Slightly more metatextually you can't even find solace by retreating into iconography.  On a whim, Frances spends a weekend in Paris.  Considering the films this is inspired by you expect the trip to showcase the best in detached French cinematic cool.  There are moments of prettiness, but the trip is largely disastrous.  Jetlagged, Frances spends most of the trip asleep, only leaving her flat to aimlessly walk the night-time streets of Paris.  These streets, usually dripping with moody B&W New Wave beauty, are aggressively deromanticised – a world of concrete underpasses and graffiti hardly dissimilar from the New York she’s spent so much money temporarily escaping from.  It's a bit on the nose, but the film is clearly making a direct point when our lead misses out on dinner with a boy who looks "just like Jean-Pierre Léaud!".  But the most arch moment is when Frances, bored out of her mind, goes to the cinema to see the Shrek spin-off Puss in Boots.  Up yours, Godard.
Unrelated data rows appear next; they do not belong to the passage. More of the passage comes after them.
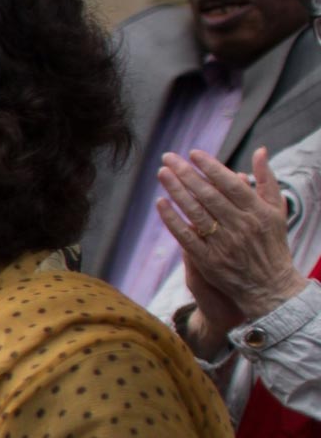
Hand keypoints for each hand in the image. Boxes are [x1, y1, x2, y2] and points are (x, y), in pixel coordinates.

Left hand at [155, 148, 305, 326]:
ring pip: (196, 213)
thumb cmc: (273, 244)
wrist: (270, 286)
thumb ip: (267, 180)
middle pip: (209, 195)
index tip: (194, 153)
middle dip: (187, 174)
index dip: (211, 167)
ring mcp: (223, 244)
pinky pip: (186, 236)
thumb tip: (260, 150)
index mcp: (258, 212)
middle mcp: (241, 226)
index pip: (231, 184)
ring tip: (162, 173)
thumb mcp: (276, 211)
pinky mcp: (209, 260)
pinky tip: (161, 203)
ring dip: (176, 191)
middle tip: (168, 157)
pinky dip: (172, 219)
Baumbach and Gerwig gently show us, with humour and grace, that the only positive option for those adrift in the purgatory between childhood and adulthood is to move forwards. This sincerity is welcome and rare in a genre that's usually draped thick layers of irony.  When we see Frances succeed, it’s not portrayed as selling out but as a necessary part of growing up. Importantly, this isn't a downer ending.  Frances learns that if you're handed a big steaming heap of shit, the best thing to do is fertilise your garden with it. Use bad experiences as fuel for expressing yourself: transform pain into art.

Despite Frances being an obviously privileged character that just barely falls on the right side of insufferable, the audience can't help but like her.  If you do find her unbearably self-obsessed and annoying – well, my advice is to take a look in the mirror sometime.  This is a witty, beautiful and intelligent film that’s refreshingly unafraid to satirise its target audience. Frances' problems aren't universal, but for the target audience (which I'm bang in middle of) it's all too relevant stuff.  We sympathise with her because we are her.